Problem description ▸
Strip the pictures, then copy the remaining data exactly as it stands.

===== Dataset content =====

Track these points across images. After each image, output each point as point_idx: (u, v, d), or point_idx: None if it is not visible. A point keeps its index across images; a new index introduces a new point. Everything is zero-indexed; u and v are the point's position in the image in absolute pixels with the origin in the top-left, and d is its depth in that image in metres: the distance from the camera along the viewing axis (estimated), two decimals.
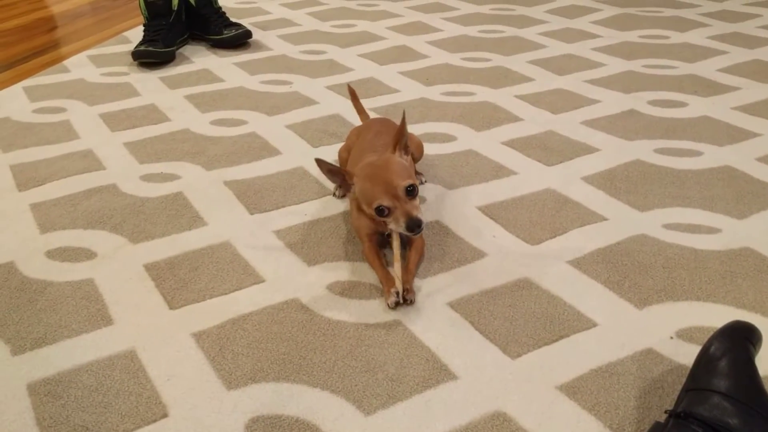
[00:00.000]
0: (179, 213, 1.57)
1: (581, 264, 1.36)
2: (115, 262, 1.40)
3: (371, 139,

=====

Response to this exercise ▸
Track these points across images. After each image, output each point as point_idx: (u, v, d), or point_idx: None if it is not visible. A point keeps its index across images; a new index introduces a new point. Everything is zero-indexed; u and v are the point's position in the image in absolute pixels with the origin in the top-left, and d is its depth in that image in metres: the distance from the camera along the viewing axis (estimated), two decimals.
[00:00.000]
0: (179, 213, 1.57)
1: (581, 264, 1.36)
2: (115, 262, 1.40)
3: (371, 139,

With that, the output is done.